In May 2014, the Financial Accounting
Standards Board (FASB) issued ASU 2014-09, Revenue from Contracts with Customers, to establish ASC Topic 606, (ASC 606).
ASU 2014-09 supersedes the revenue recognition requirements in ASC Topic 605, Revenue Recognition and most industry-specific
guidance throughout the Industry Topics of the Codification. The core principle of the guidance is that an entity should
recognize revenue to depict the transfer of promised goods or services to customers in an amount that reflects the consideration
to which the entity expects to be entitled in exchange for those goods or services. The guidance includes a five-step
framework that requires an entity to: (i) identify the contract(s) with a customer, (ii) identify the performance obligations
in the contract, (iii) determine the transaction price, (iv) allocate the transaction price to the performance obligations
in the contract, and (v) recognize revenue when the entity satisfies a performance obligation. In addition, the standard
requires disclosure of the nature, amount, timing, and uncertainty of revenue and cash flows arising from contracts with
customers.
In January 2016, the FASB issued
ASU No. 2016-01, Financial Instruments – Overall: Recognition and Measurements of Financial Assets and Financial
Liabilities. The standard will be effective for us beginning January 1, 2019. We are currently evaluating the impact of
this standard on our financial statements, including accounting policies, processes, and systems.

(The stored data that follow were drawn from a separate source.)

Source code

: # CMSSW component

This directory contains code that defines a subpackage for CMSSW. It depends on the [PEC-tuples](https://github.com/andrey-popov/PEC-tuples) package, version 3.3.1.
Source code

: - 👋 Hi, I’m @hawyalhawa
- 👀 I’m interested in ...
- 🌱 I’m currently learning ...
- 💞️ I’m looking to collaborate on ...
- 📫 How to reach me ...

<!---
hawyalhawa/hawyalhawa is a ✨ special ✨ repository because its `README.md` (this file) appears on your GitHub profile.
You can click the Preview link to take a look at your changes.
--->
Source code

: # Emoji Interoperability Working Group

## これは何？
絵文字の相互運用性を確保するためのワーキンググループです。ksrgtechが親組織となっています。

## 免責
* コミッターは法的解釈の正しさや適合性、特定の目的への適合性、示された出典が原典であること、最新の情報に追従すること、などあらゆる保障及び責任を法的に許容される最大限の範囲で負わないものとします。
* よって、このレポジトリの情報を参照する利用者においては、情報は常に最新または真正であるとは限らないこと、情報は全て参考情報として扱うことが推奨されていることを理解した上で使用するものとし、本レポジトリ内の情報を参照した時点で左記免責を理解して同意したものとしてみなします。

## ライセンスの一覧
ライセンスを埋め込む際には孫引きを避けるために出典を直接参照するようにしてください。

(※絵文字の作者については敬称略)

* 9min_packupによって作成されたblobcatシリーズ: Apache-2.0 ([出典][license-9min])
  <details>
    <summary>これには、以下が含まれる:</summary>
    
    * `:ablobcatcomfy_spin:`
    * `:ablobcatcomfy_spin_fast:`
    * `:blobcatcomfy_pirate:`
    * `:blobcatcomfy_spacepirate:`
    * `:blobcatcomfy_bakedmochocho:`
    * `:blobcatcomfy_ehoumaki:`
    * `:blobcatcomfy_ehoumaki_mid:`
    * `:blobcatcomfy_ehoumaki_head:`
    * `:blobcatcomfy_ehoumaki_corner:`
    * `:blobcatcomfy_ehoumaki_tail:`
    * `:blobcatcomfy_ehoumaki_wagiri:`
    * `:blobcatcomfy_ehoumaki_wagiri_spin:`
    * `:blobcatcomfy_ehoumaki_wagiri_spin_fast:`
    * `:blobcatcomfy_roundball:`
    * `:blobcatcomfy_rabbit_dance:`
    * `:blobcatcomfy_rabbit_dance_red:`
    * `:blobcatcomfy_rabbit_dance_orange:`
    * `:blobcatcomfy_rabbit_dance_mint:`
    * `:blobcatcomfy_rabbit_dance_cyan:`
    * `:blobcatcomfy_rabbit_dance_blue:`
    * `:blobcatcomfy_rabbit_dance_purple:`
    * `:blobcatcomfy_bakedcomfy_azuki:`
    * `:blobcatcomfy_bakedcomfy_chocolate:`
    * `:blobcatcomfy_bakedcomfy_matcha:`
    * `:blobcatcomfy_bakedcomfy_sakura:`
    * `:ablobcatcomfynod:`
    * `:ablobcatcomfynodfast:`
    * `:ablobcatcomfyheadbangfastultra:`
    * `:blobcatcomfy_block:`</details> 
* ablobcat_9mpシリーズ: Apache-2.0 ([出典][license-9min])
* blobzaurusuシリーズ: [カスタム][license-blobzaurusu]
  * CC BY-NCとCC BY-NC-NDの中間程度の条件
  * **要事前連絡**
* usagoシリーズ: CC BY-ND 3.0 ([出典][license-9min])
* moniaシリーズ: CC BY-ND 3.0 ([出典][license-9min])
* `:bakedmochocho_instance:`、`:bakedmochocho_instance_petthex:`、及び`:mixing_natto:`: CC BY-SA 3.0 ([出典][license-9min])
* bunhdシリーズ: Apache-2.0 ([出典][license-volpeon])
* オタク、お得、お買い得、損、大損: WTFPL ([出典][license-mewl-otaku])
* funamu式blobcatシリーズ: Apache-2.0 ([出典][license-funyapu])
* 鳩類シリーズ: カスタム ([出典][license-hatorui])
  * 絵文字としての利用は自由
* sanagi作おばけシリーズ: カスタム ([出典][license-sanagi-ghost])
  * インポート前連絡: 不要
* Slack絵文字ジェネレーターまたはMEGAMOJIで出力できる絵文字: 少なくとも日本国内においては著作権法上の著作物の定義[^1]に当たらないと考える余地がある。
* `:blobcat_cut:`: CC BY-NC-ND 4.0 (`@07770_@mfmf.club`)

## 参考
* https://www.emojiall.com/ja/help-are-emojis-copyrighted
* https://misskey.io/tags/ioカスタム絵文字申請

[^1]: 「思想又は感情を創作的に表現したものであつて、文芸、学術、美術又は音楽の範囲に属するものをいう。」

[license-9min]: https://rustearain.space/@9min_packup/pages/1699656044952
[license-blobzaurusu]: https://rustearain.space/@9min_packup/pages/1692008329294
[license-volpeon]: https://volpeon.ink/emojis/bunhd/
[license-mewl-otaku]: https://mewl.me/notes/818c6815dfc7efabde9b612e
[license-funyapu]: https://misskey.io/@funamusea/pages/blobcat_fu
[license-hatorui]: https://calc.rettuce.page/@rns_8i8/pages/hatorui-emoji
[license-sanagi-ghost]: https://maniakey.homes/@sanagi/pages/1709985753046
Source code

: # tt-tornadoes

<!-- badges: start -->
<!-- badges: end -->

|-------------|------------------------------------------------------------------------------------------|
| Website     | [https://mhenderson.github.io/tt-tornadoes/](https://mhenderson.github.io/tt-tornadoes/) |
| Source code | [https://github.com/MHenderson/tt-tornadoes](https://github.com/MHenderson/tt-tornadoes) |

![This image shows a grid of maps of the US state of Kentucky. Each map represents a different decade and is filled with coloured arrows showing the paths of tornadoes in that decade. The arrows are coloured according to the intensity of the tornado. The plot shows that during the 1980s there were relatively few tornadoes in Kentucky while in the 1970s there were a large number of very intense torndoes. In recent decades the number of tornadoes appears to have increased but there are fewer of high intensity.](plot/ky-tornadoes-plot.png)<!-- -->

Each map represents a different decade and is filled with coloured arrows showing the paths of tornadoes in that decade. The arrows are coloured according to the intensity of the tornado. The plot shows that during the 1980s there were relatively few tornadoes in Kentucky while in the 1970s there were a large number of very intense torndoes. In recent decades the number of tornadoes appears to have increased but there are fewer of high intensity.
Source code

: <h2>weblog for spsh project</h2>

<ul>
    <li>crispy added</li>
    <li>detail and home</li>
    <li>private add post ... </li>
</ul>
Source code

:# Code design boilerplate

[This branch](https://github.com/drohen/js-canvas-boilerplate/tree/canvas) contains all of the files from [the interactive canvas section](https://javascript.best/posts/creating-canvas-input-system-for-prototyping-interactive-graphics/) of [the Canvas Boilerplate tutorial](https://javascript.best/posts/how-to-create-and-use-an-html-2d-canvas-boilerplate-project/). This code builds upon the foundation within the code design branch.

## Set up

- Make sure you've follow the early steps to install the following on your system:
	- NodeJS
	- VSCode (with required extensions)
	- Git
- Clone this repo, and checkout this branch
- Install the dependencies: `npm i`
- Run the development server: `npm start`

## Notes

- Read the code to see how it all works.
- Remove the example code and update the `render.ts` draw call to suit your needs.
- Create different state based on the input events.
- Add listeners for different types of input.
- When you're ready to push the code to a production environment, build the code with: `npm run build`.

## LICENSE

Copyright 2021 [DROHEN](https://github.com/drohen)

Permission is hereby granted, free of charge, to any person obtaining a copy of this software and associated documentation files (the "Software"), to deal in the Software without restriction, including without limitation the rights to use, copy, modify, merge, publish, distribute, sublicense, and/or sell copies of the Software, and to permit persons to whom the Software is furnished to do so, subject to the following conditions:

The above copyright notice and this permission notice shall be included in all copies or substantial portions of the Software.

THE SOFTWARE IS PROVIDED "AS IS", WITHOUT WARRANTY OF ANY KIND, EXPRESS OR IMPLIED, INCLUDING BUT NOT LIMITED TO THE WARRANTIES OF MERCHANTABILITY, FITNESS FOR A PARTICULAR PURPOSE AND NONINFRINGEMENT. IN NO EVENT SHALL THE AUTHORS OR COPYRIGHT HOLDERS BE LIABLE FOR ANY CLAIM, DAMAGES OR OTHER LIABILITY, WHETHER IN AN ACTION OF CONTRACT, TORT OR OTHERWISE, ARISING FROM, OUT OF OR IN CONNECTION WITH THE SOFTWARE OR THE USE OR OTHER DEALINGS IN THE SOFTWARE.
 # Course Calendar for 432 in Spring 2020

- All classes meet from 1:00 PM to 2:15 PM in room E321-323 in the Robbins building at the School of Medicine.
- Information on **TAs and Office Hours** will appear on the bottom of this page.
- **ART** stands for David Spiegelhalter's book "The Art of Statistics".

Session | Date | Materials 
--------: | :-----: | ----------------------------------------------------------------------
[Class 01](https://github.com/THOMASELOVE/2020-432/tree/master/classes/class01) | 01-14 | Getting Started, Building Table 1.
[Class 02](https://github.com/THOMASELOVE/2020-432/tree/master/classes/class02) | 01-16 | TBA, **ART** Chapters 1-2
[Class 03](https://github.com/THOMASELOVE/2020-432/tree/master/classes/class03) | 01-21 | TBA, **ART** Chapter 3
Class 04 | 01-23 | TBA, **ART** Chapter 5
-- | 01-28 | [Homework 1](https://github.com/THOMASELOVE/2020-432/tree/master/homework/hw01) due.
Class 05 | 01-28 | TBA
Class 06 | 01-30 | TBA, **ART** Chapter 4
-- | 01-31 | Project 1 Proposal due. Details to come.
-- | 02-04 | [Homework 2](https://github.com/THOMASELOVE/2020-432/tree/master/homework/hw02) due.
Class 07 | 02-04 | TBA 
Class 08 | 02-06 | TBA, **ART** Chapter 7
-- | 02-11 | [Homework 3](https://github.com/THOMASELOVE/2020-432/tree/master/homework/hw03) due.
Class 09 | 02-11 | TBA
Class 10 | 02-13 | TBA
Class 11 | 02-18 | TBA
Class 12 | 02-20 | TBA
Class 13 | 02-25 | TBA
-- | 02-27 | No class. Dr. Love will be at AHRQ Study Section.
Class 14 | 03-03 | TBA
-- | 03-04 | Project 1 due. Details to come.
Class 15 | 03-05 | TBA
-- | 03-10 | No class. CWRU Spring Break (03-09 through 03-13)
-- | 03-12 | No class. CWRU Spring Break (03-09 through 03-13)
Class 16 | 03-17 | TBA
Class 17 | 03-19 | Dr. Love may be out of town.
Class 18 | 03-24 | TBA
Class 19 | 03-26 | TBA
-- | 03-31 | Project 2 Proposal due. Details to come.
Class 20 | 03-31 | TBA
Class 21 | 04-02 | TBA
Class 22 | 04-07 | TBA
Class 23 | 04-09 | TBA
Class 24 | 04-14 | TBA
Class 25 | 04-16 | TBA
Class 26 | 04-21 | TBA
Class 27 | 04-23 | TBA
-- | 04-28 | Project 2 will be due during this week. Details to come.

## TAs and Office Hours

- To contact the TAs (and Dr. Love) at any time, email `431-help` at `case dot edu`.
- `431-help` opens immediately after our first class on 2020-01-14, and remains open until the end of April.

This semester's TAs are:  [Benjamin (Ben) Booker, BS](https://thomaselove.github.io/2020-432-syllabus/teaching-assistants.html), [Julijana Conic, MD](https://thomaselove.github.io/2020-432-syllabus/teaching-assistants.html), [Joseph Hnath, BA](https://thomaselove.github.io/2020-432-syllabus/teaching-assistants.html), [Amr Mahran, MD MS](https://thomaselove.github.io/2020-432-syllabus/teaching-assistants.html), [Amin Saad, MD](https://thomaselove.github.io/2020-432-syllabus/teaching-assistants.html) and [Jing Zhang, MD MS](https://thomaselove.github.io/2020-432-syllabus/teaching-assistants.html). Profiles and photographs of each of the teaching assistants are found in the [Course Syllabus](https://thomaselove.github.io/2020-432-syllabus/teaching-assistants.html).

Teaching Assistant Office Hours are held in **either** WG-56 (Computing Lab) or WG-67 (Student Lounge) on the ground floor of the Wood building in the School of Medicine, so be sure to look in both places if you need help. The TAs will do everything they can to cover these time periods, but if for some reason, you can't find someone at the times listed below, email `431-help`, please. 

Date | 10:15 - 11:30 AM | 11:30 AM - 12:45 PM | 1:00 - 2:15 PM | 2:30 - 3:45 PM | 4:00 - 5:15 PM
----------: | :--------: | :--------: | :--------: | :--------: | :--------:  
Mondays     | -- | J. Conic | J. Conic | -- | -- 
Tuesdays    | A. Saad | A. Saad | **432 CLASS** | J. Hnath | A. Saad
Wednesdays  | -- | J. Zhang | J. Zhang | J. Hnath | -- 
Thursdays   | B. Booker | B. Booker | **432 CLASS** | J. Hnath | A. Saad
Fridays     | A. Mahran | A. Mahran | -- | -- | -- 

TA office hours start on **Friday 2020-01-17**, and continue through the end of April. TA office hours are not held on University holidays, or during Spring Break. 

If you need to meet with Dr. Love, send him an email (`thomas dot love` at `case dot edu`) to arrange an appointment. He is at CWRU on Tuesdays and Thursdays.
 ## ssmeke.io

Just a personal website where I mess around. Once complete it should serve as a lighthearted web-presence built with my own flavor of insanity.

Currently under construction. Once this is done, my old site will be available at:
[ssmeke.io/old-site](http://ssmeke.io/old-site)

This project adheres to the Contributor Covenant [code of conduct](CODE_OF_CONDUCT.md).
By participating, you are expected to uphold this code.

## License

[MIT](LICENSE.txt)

In February 2016, the FASB issued
ASU No. 2016-02, Leases (Topic 842) and subsequently amended the guidance relating largely to transition considerations
under the standard in January 2017, to increase transparency and comparability among organizations by requiring the recognition
of right-of-use ("ROU") assets and lease liabilities on the balance sheet. Most prominent among the changes
in the standard is the recognition of ROU assets and lease liabilities by lessees for those leases classified as operating
leases under current U.S. GAAP. Under the standard, disclosures are required to meet the objective of enabling users of
financial statements to assess the amount, timing, and uncertainty of cash flows arising from leases. We will be required
to recognize and measure leases existing at, or entered into after, the beginning of the earliest comparative period presented
using a modified retrospective approach, with certain practical expedients available.
The standard became effective
for us beginning July 1, 2019. We have reviewed this and have determined that there is no material impact on our financial statements.
The Company will continue to monitor
these emerging issues to assess any potential future impact on its financial statements.